MACRON : Le déni élevé au rang de politique

mardi 13 avril 2021.
 

De la contre-réforme des retraites à la gestion de la pandémie en passant par les violences policières, il n’est pas un dossier dans lequel Macron et ses affidés se voient contraints, non pas de malmener les faits comme un vulgaire gouvernement de droite, mais de nier purement et simplement la réalité.

Dans les années 1980-1990, au plus fort de la vague néolibérale, dans la plupart des médias – alors en voie accélérée d’acquisition par quelques milliardaires –, les « charges » remplaçaient les cotisations sociales, la résistance des salariés contre les attaques devenaient du « conservatisme », voire de l’archaïsme et les fonctionnaires se muaient en « privilégiés »... Les tenants du néolibéralisme menaient sans faiblir la bataille des mots.

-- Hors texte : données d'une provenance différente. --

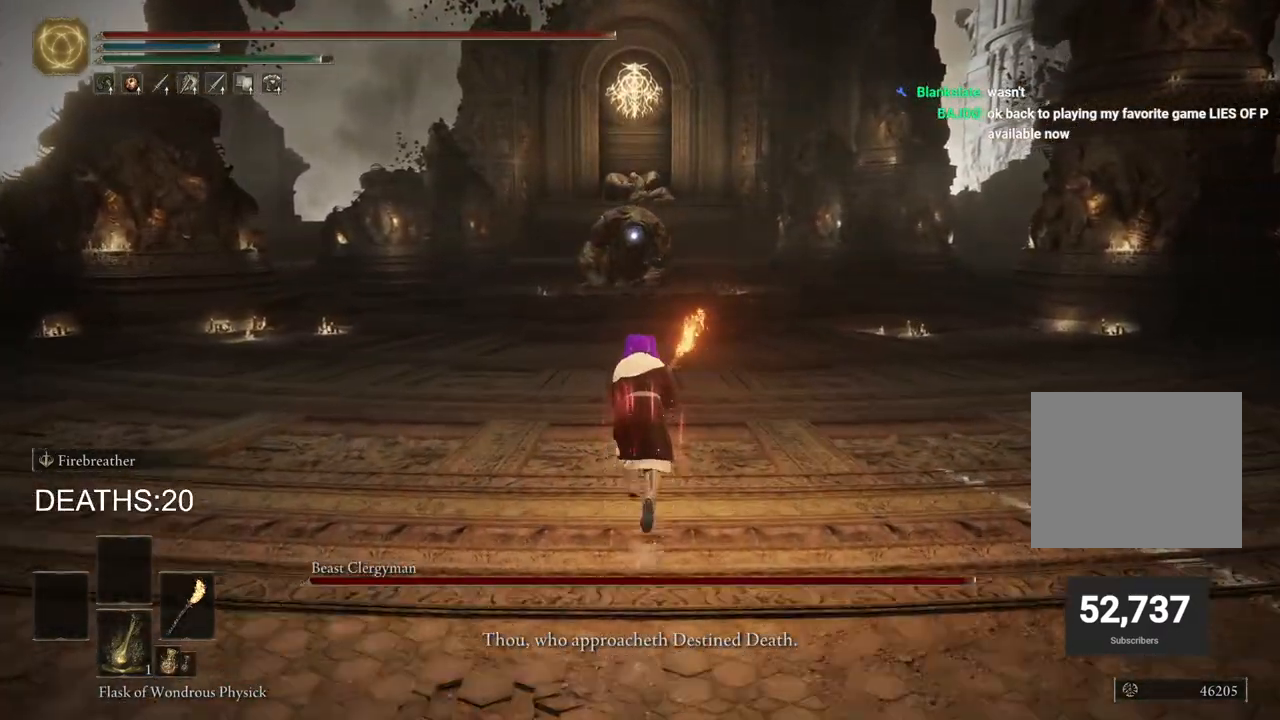
{"buttons": ["CIRCLE"], "left_stick": "up", "right_stick": "center", "events": [[183, "CIRCLE", "up"], [383, "CIRCLE", "down"]]}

Ceci n’est pas une politique de droite

Il semble que Macron et ses ministres aient franchi un nouveau palier dans la distorsion de la réalité par les mots. En effet, il ne s’agit plus tant pour eux de camoufler la réalité crue derrière un épais brouillard idéologique, que la nier purement et simplement. On a pu rappeler en ces jours « anniversaires » du premier confinement que le président, tout en l’annonçant à une nation médusée, s’est ingénié à ne pas prononcer ce terme tout au long de sa célèbre allocution qui a tout de même duré plus de vingt minutes. Quelques temps plus tard, les masques, inutiles quand ils étaient rares, sont devenus, à l’instant même où ils inondèrent le pays, l’outil de protection indispensable de tout citoyen responsable.

Il en va de même dans le dossier des violences policières. Tout au long de la séquence Gilets jaunes, Castaner leur déniait toute espèce de réalité, alors que ces dernières étaient rigoureusement documentées par des militants et des journalistes tels que David Dufresne. En octobre 2019, il déclarait sur France 2 : « Les violences ne sont pas le fait des policiers ou des gendarmes ». Et le ministre de l’Intérieur d’ajouter : « Il y a ceux qui sont légitimes à défendre la République, à utiliser la force, et ceux qui ne le sont pas ». Bref, s’il faut bien admettre une violence des policiers, il n’y a pas de « violences policières » ! Misère de la philosophie macronienne… Que l’affaire Michel Zecler ait forcé Macron et Darmanin de mettre de l’eau dans leur vin ne change pas grand-chose sur le fond.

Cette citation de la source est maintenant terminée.